• PROBLEM DESCRIPTION: Find every line in the entries below that contains the word "True" and copy each of those lines in full.

• MATERIAL PROVIDED:
- - - - - - -
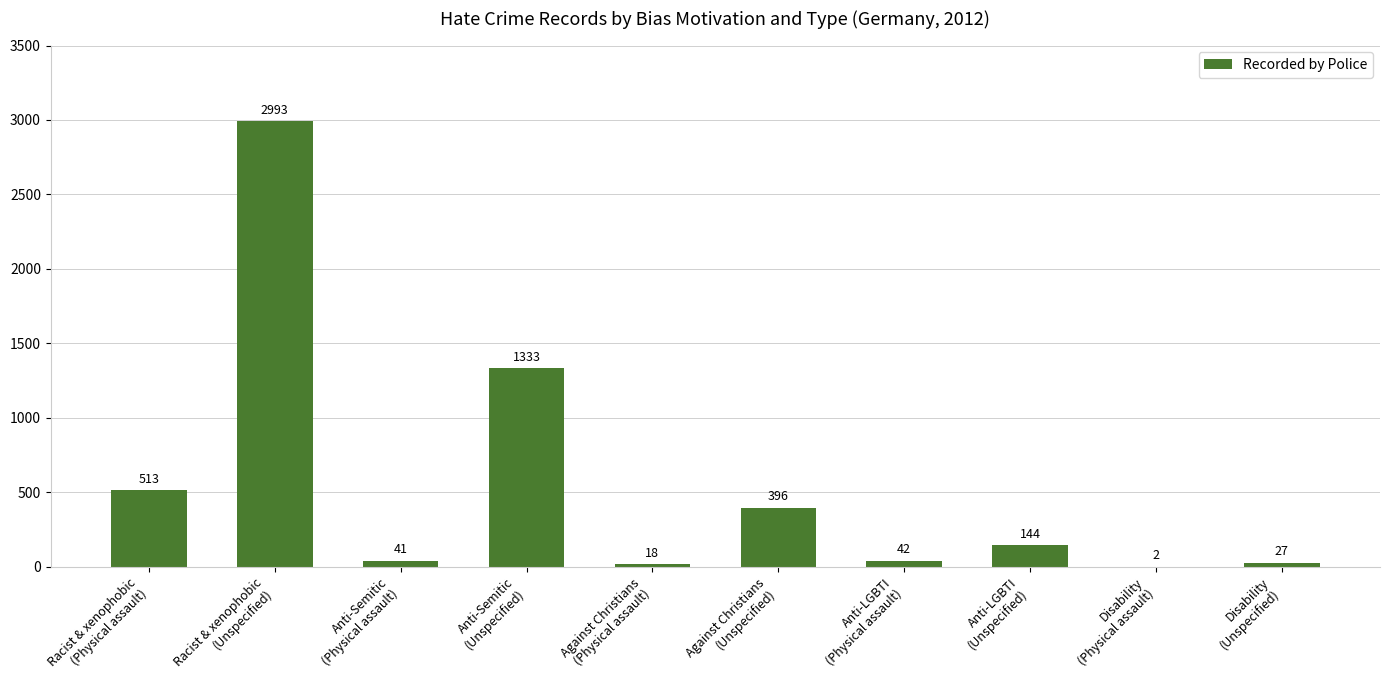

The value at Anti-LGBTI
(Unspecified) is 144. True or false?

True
- - - - - - -
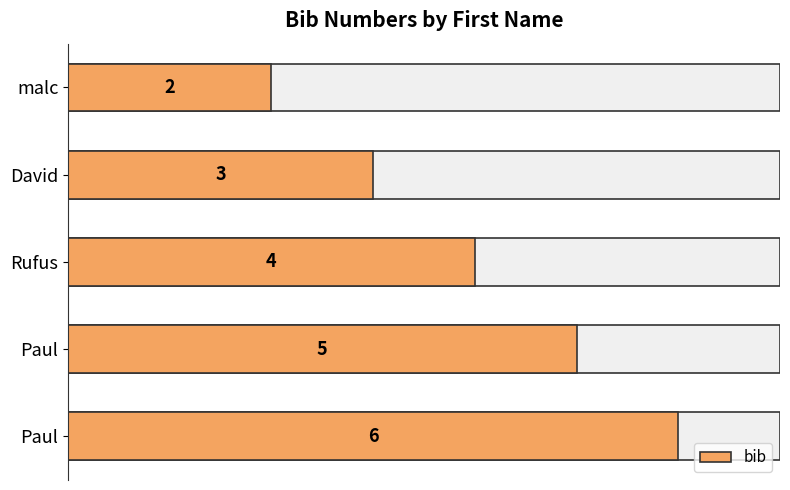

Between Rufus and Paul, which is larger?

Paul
- - - - - - -
• WRITTEN RESPONSE:
(Unspecified) is 144. True or false?
True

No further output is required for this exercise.